Egon III extended the winery in 1954 by purchasing half of the Weingut "Le Gallais" (The other half still belongs to the descendants of the Le Gallais family). This winery with 2.5 ha vines in Wiltingen, comprising the single vineyards "Kupp" and "braune Kupp" hailed originally from the Metz family. Egon Müller purchased one half and took the part of Madame Rochon de Pons at rent. With 35 hl/ha annual bottle production, he is among the wine producers of the Mosel region, more specifically the Saar district, and known for his Rieslings. According to Wine-Searcher, the winery's white wine ranks as the most expensive white wine in the world, with an average price of $13,670 per bottle. Egon Müller IV officially became the manager of the family wine estate in 1991, and became the sole manager after his father Egon III died in 2001.
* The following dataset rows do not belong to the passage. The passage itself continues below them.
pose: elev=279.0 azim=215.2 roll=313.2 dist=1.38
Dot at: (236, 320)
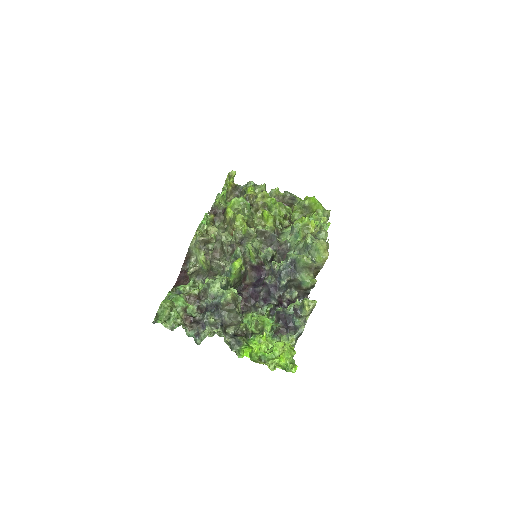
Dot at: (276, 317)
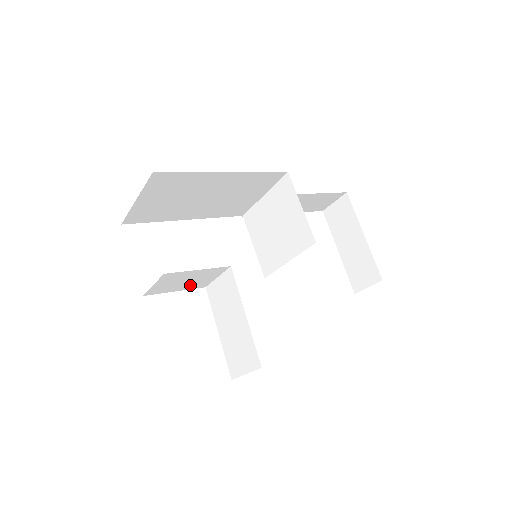
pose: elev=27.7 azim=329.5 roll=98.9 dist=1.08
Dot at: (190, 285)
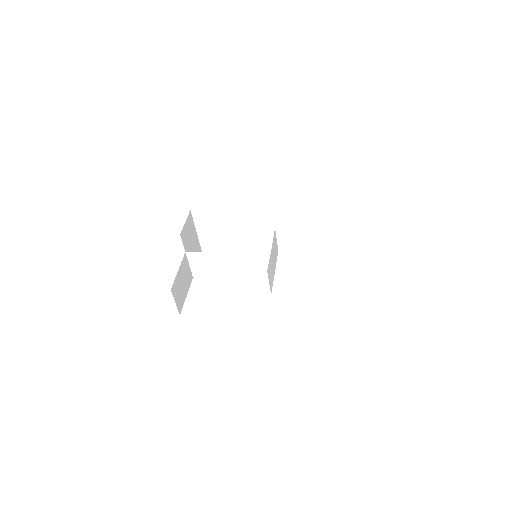
Dot at: (215, 271)
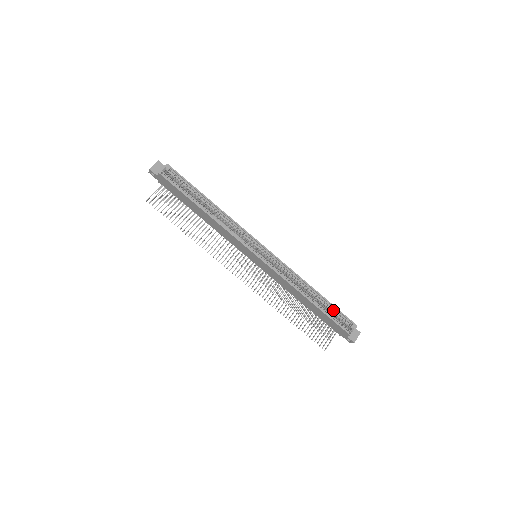
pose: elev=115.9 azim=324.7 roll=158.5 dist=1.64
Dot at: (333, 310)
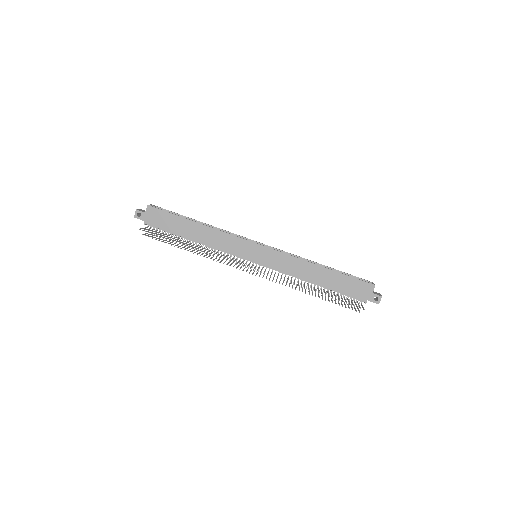
Dot at: occluded
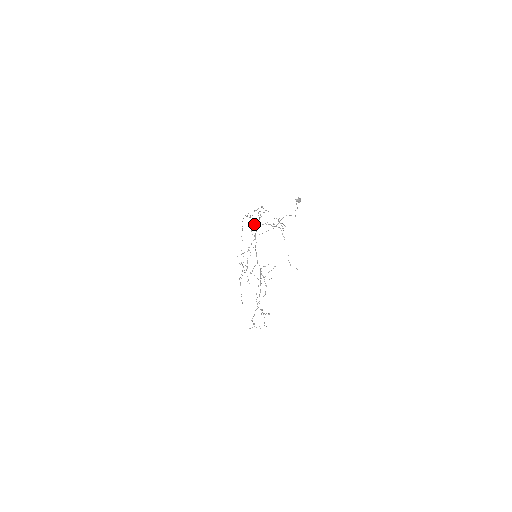
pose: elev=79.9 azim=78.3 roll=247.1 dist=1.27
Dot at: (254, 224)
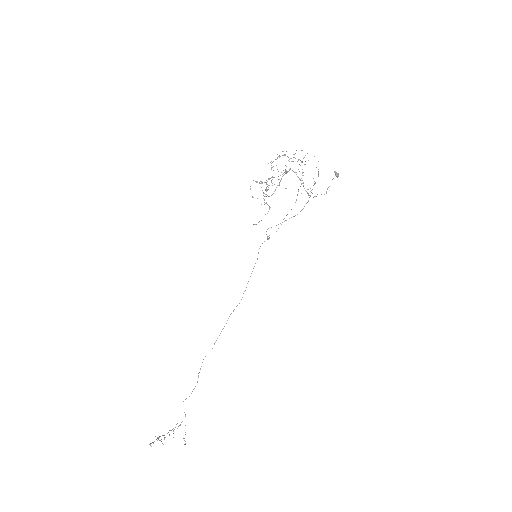
Dot at: (269, 237)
Along with Miroslav Petrech, Egon Müller IV produces the Slovak Riesling label Château Belá, and the dry Australian Kanta Riesling from Adelaide Hills with Michael Andrewarta.

Weingut Egon Müller Scharzhofberg is a member of the Verband Deutscher Prädikatsweingüter (VDP) and the only German member of the Primum Familiae Vini.

==Filmography==
- Mythos Scharzhofberg – Der teuerste Weißweinberg der Welt. (Myth Scharzhofberg - The most expensive vineyard for white wine in the world.) documentary film. Germany, 2017. 29:37 min. Script and direction: Paul Weber. Production: SWR, series: made in Südwest, broadcast: 22 November 2017 on SWR Fernsehen.